-- ASSIGNED TASK --
Track down each line below containing the string "synopsys" and copy it.

[Opening DATA EXTRACTS section]

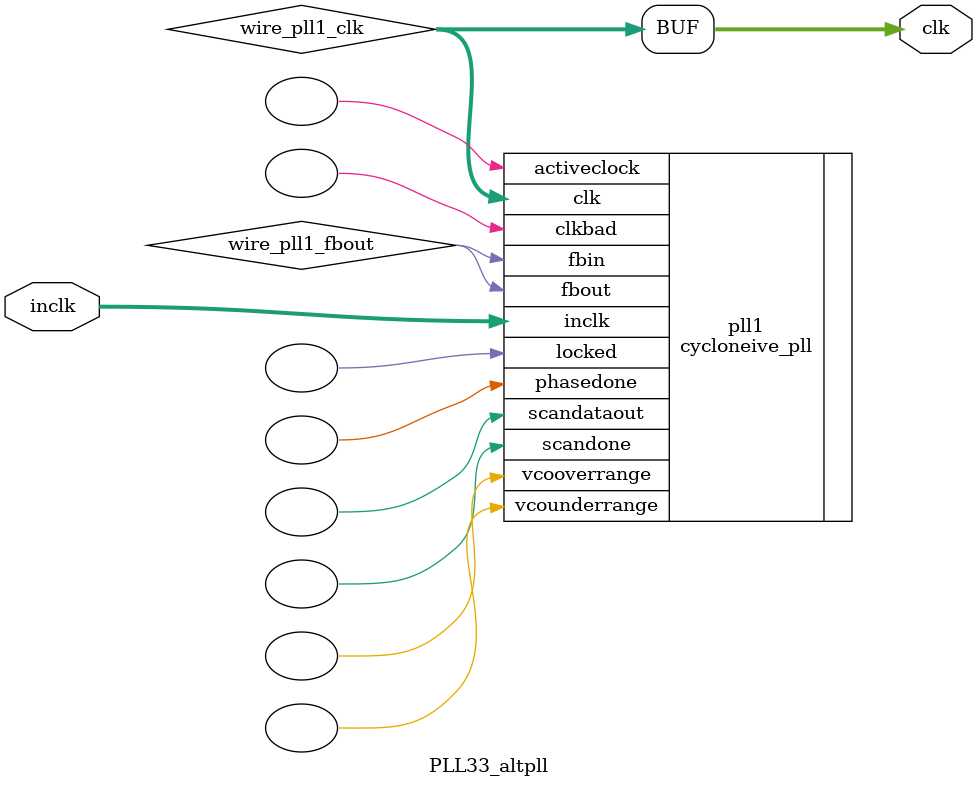
<source format=v>






//synthesis_resources = cycloneive_pll 1 
//synopsys translate_off
`timescale 1 ps / 1 ps
//synopsys translate_on
module  PLL33_altpll
	( 
	clk,
	inclk) /* synthesis synthesis_clearbox=1 */;
	output   [4:0]  clk;
	input   [1:0]  inclk;
`ifndef ALTERA_RESERVED_QIS
// synopsys translate_off
`endif
	tri0   [1:0]  inclk;
`ifndef ALTERA_RESERVED_QIS
// synopsys translate_on
`endif

	wire  [4:0]   wire_pll1_clk;
	wire  wire_pll1_fbout;

	cycloneive_pll   pll1
	( 
	.activeclock(),
	.clk(wire_pll1_clk),
	.clkbad(),
	.fbin(wire_pll1_fbout),
	.fbout(wire_pll1_fbout),
	.inclk(inclk),
	.locked(),
	.phasedone(),
	.scandataout(),
	.scandone(),
	.vcooverrange(),
	.vcounderrange()
	`ifndef FORMAL_VERIFICATION
	// synopsys translate_off
	`endif
	,
	.areset(1'b0),
	.clkswitch(1'b0),
	.configupdate(1'b0),
	.pfdena(1'b1),
	.phasecounterselect({3{1'b0}}),
	.phasestep(1'b0),
	.phaseupdown(1'b0),
	.scanclk(1'b0),
	.scanclkena(1'b1),
	.scandata(1'b0)
	`ifndef FORMAL_VERIFICATION
	// synopsys translate_on
	`endif
	);
	defparam
		pll1.bandwidth_type = "auto",
		pll1.clk0_divide_by = 50000000,
		pll1.clk0_duty_cycle = 50,
		pll1.clk0_multiply_by = 33299999,
		pll1.clk0_phase_shift = "0",
		pll1.compensate_clock = "clk0",
		pll1.inclk0_input_frequency = 20000,
		pll1.operation_mode = "normal",
		pll1.pll_type = "auto",
		pll1.lpm_type = "cycloneive_pll";
	assign
		clk = {wire_pll1_clk[4:0]};
endmodule //PLL33_altpll
//VALID FILE

</source>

[Closing DATA EXTRACTS section]

-- OUTPUT FOR THIS EXERCISE --
//synopsys translate_off
//synopsys translate_on
// synopsys translate_off
// synopsys translate_on
	// synopsys translate_off
	// synopsys translate_on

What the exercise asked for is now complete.